Information:
--
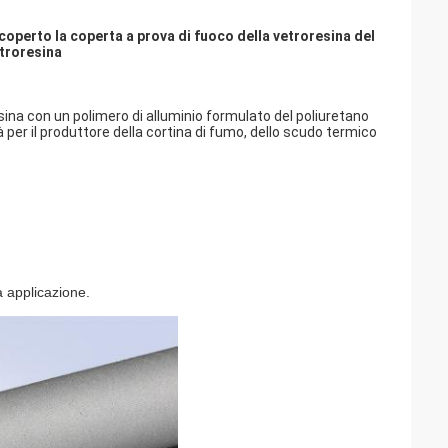
icoperto la coperta a prova di fuoco della vetroresina del
troresina
ina con un polimero di alluminio formulato del poliuretano
 per il produttore della cortina di fumo, dello scudo termico
a applicazione.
--
Exercise instructions:
Set every entry down again word for word, but not the pictures.

Answer section:
icoperto la coperta a prova di fuoco della vetroresina del
troresina
ina con un polimero di alluminio formulato del poliuretano
 per il produttore della cortina di fumo, dello scudo termico
a applicazione.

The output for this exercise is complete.